- Born: 2 October 1956 (age 69) Soweto, South Africa
- Known for: Student Activist and Politics
- Children: 4

= Murphy Morobe =

South African apartheid historical figure

Murphy Morobe (born 2 October 1956) is a historical figure from South Africa's anti-apartheid movement.

He started school in Ermelo. Morobe completed Primary School in Soweto and then went to Orlando North Secondary School and Morris Isaacson High School. While he was in high school he became interested in politics and history. In 1972 Morobe became part of the South African Student’s Movement (SASM). Important things to him were unity and community development.

Many members of the SASM were detained in 1973 and it became quite weak.

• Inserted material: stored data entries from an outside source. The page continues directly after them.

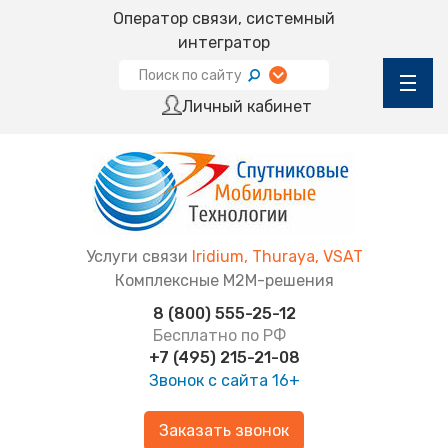
Оператор связи, системный
интегратор
Личный кабинет
Услуги связи
Iridium, Thuraya, VSAT
Комплексные М2М-решения
8 (800) 555-25-12
Бесплатно по РФ
+7 (495) 215-21-08
Звонок с сайта
16+
Заказать звонок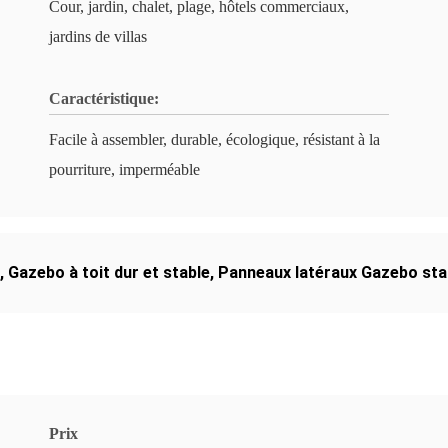
Cour, jardin, chalet, plage, hôtels commerciaux,
jardins de villas
Caractéristique:
Facile à assembler, durable, écologique, résistant à la
pourriture, imperméable
,
Gazebo à toit dur et stable
,
Panneaux latéraux Gazebo sta
Prix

In 1974 Morobe helped with the re-building of SASM, and then was made treasurer by them. Later he was one of the student leaders of the Soweto Uprising in June, 1976. Due to his alleged role in the uprising, he spent three years in prison on Robben Island. He served his time alongside other student leaders. He also was in the company of South African political prisoner and African National Congress leader Nelson Mandela. He was released in May 1982.

After being released from prison, he returned to politics, involving himself with several groups, including: Congress of South African Students (COSAS), General and Allied Worker’s Union and he helped to form the United Democratic Front (South Africa) (UDF) in 1983.

In 1994 Morobe had become the first Chairperson and CEO of the Financial and Fiscal Commission of South Africa. Morobe was on the Council on Higher Education (CHE). He also is the Chairman of the South African National Parks Board (SANP), and is a part of the International Fundraising Consortium, an organisation that provides money grants to the non-governmental sectors of South Africa. Morobe has also been appointed to the position of Director on the board of the Old Mutual South Africa.

He is the spokesman for former South African President Thabo Mbeki.